Животов выкинул палец вверх:
— Во! Генерал то же самое говорил.
— Так как мы уходить будем отсюда? — спросил Айбоженко мрачно. — Обрыдло все.
— План разрабатывают, — решительно заявил Животов. — Вот! Генерал так и сказал: передайте своим боевым друзьям: в беде мы вас не оставим.
— Ну что ж, поглядим, сказал слепой. Подождем. Да потом на свой страх-риск что-нибудь и придумаем, — сдался наконец Лялин.
Губанов выбрался из землянки, на свежем воздухе сразу же закружилась голова.
Следом вышел Лялин. Потянулся до хруста в костях.
— Обиделся? — спросил он, щурясь на неяркий круг солнца, затянутого осенней дымкой. — Я ведь проверял тебя. Думаешь, из-за строптивости своей упрямлюсь? Не-ет. Я хитрый...
— Да ну? — деланно подивился Губанов. — А я считал тебя дураком.
Лялин надулся. Стоял отвернувшись.
— Месть, понимаешь, тут меня еще держит, — признался он. — Ничего не могу поделать с собой. Так вот.
— А как игуменья к тебе?
— Анастасия, что ли?
— Да.
— Анастасия баба, конечно, ничего. Красивая баба, и все при ней, но не для нашего мужика. Ей надо их благородие.

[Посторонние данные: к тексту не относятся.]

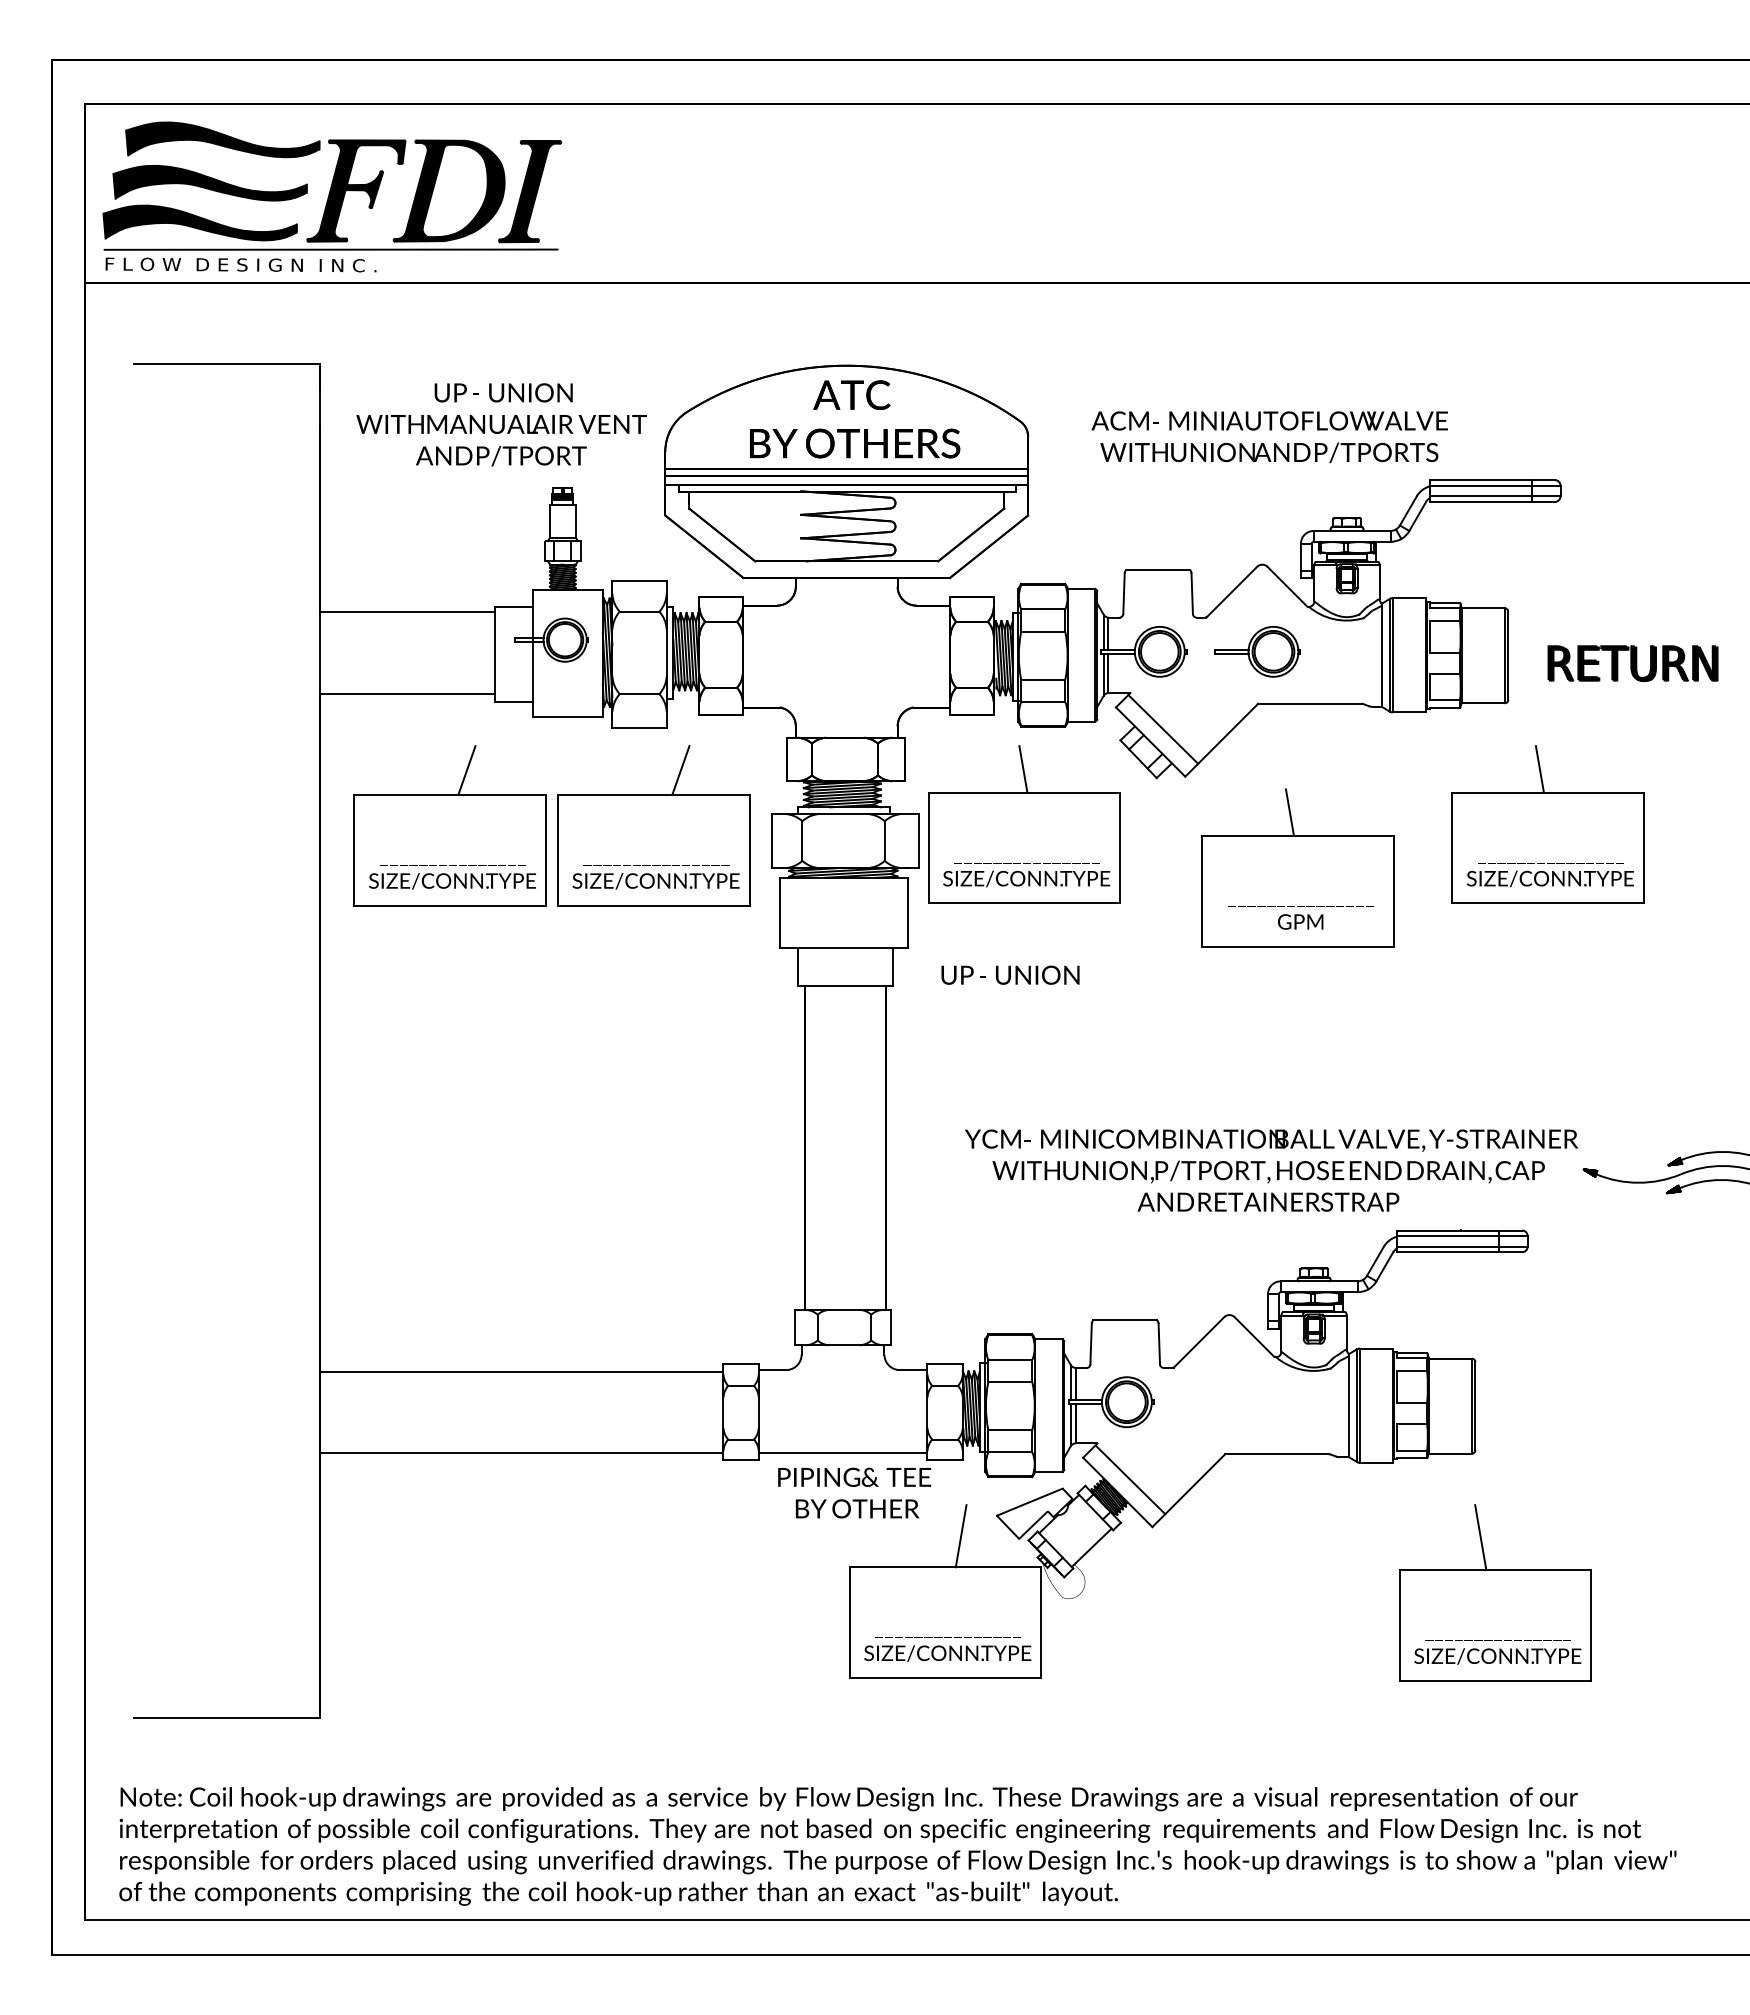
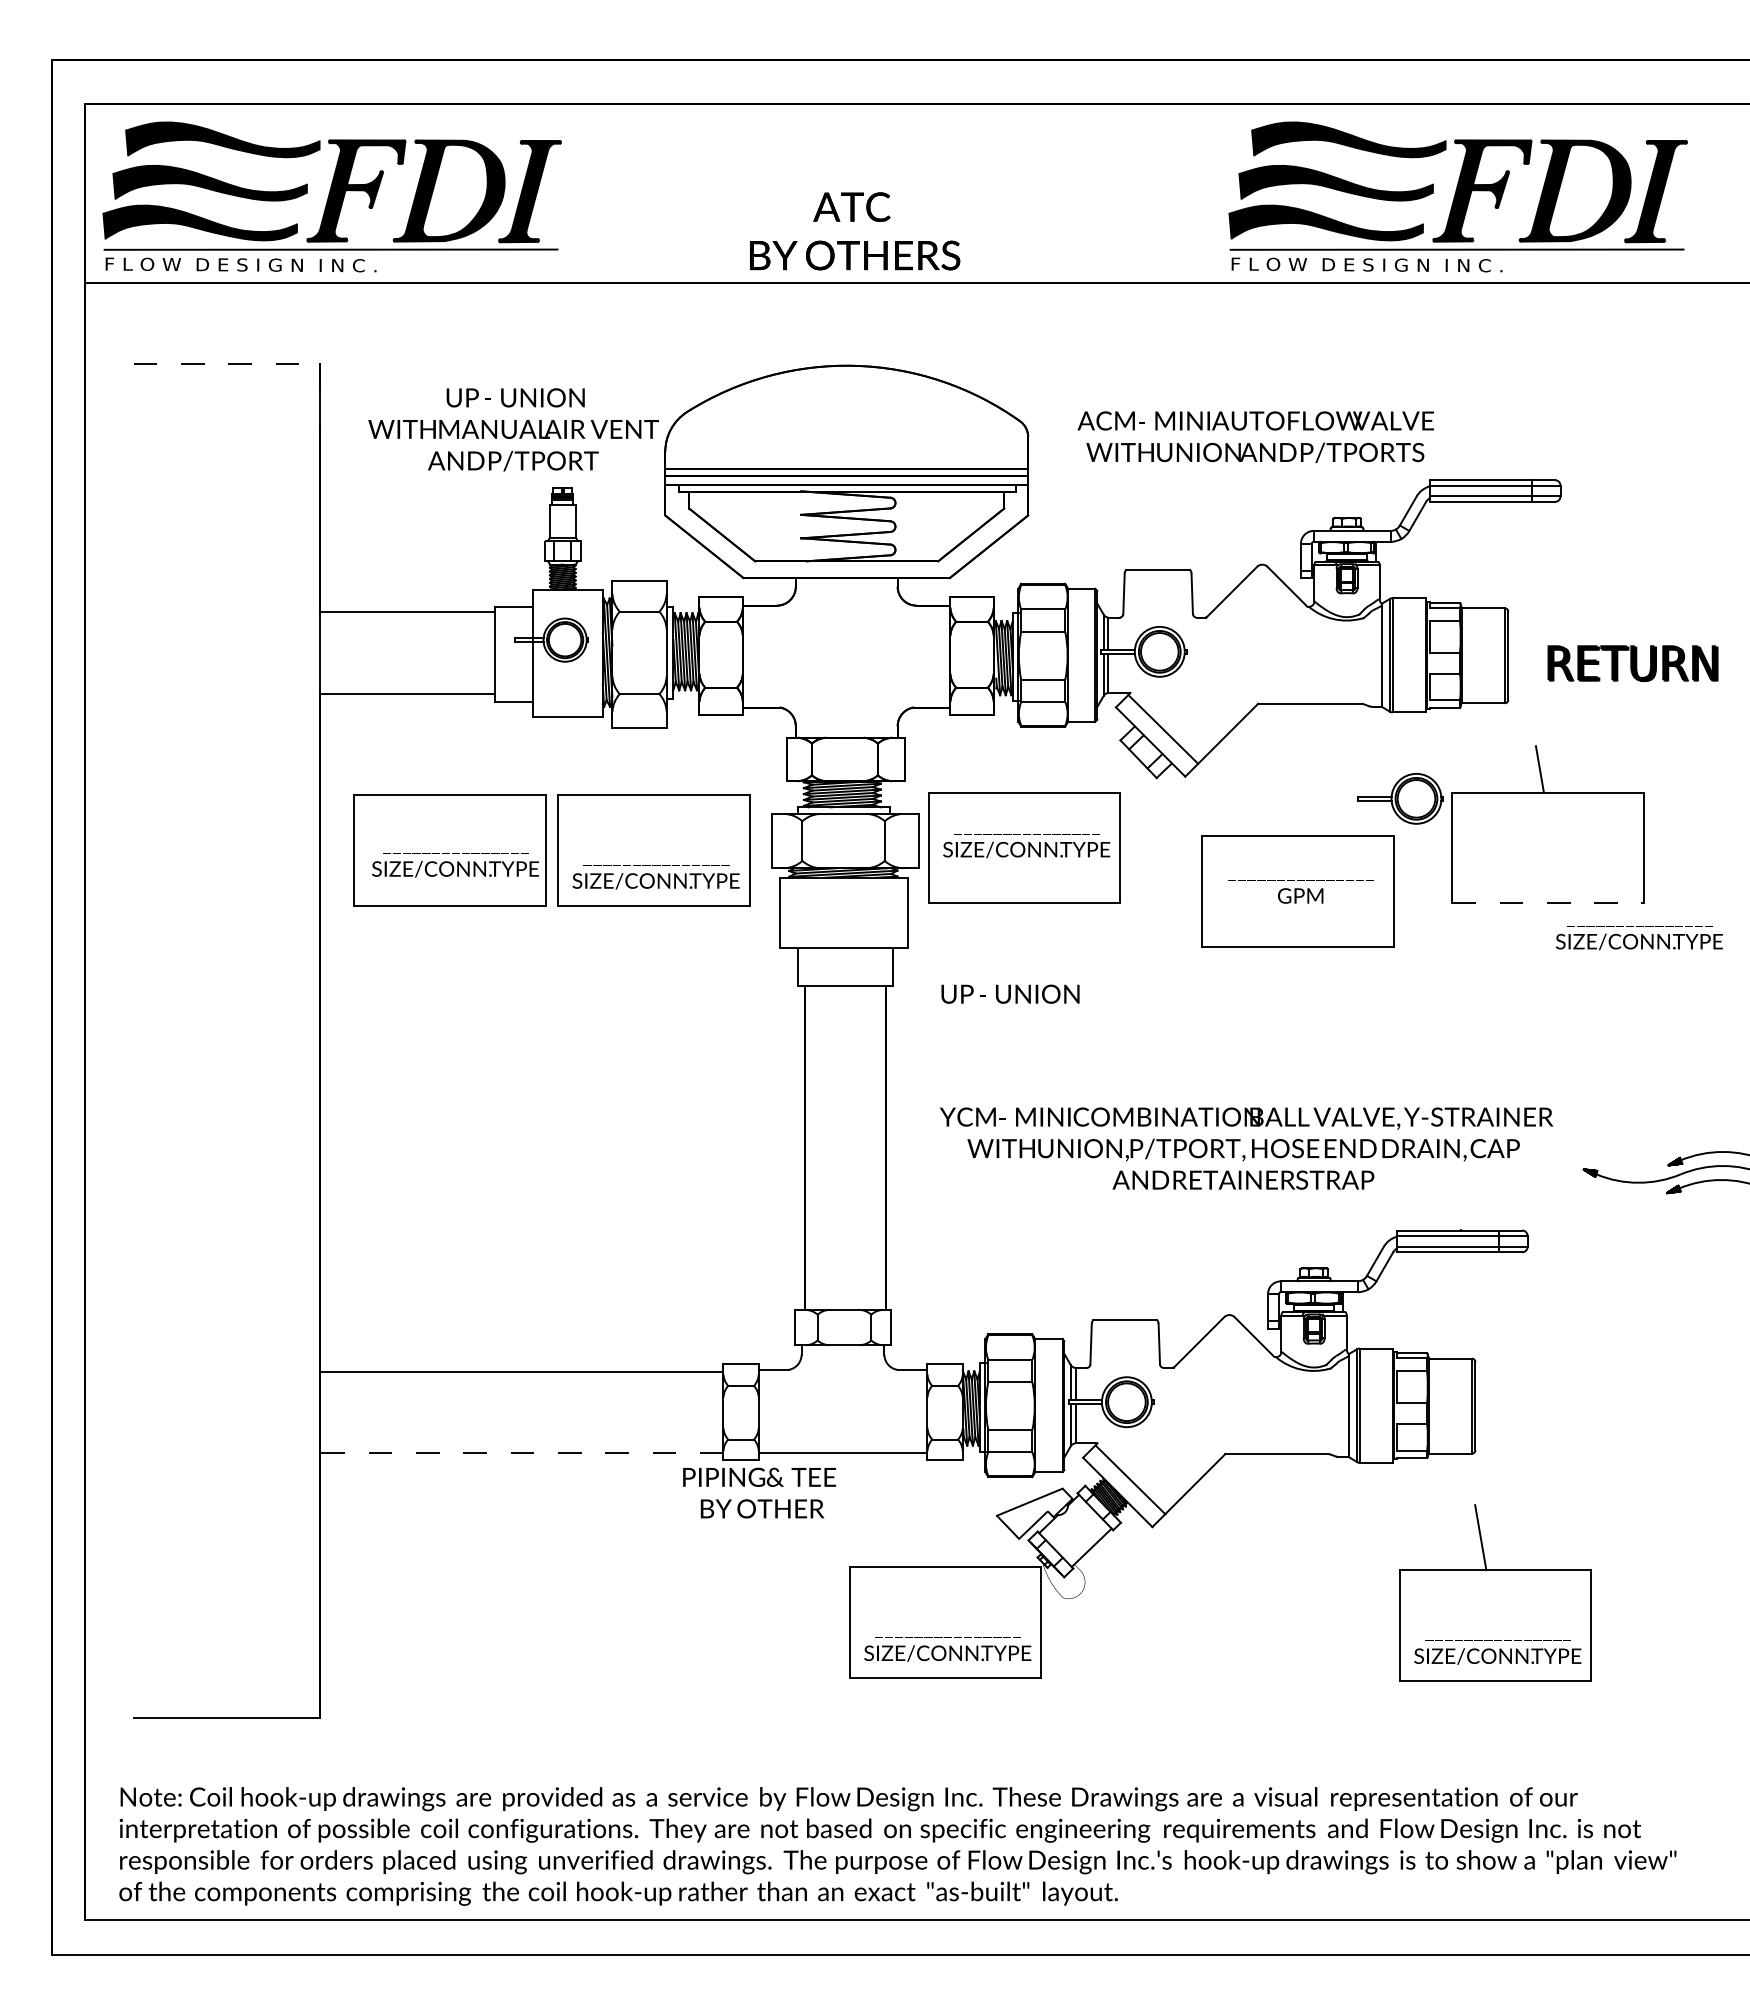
part at (1457, 196): none -> present
line at (227, 363): solid -> dashed
text at (855, 419) position: (855, 419) -> (855, 231)
text at (501, 424) position: (501, 424) -> (513, 429)
text at (1269, 436) position: (1269, 436) -> (1255, 436)
part at (1257, 651) position: (1257, 651) -> (1400, 798)
line at (1023, 769): present -> none
line at (466, 770): present -> none
line at (680, 770): present -> none
line at (1289, 812): present -> none
text at (1026, 875) position: (1026, 875) -> (1026, 846)
text at (1550, 875) position: (1550, 875) -> (1639, 938)
text at (452, 877) position: (452, 877) -> (455, 865)
line at (1548, 903): solid -> dashed
text at (1300, 917) position: (1300, 917) -> (1300, 891)
text at (1010, 974) position: (1010, 974) -> (1010, 993)
text at (1271, 1170) position: (1271, 1170) -> (1246, 1148)
line at (521, 1453): solid -> dashed
text at (854, 1492) position: (854, 1492) -> (759, 1492)
line at (960, 1536): present -> none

Мы что, мы черная кость. — Он искоса поглядел на Губанова. — Знавал когда-то ее муженька.
— Лошаков, что ли?
— Ну, Лошаков... Миловидов. Капитан Миловидов. Говорят, застрелился где-то на границе. Дурак. Он вообще-то из психов. Пепеляевец. Они все после ледового похода чокнутые стали. Мозги поотморозили, что ли.

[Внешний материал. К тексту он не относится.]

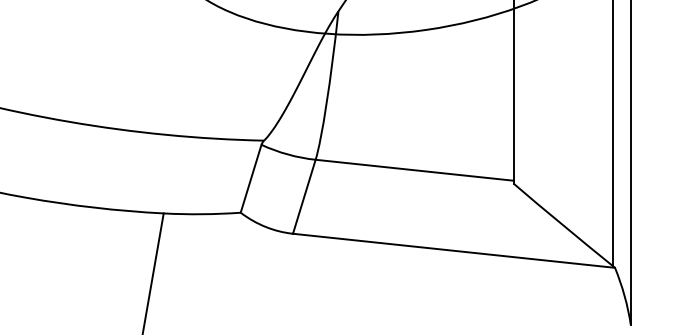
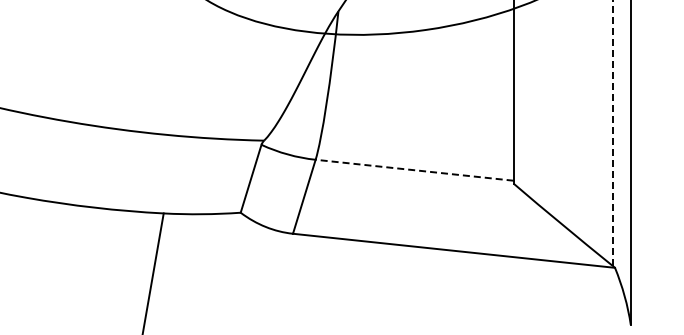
line at (612, 132): solid -> dashed
line at (414, 170): solid -> dashed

Со стороны Черемшан послышался едва различимый стрекот. Лялин прислушался, навострив по-собачьи ухо. Лагерь насторожился.
— Опять летит, — сказал Лялин тихо. — И какого ему дьявола надо тут?
Гул приближался, и вот на высоте птичьего полета среди верхушек деревьев замелькал аэроплан. Он пронесся так быстро, что Губанов ничего не успел разглядеть: наш это или черт занес с той стороны.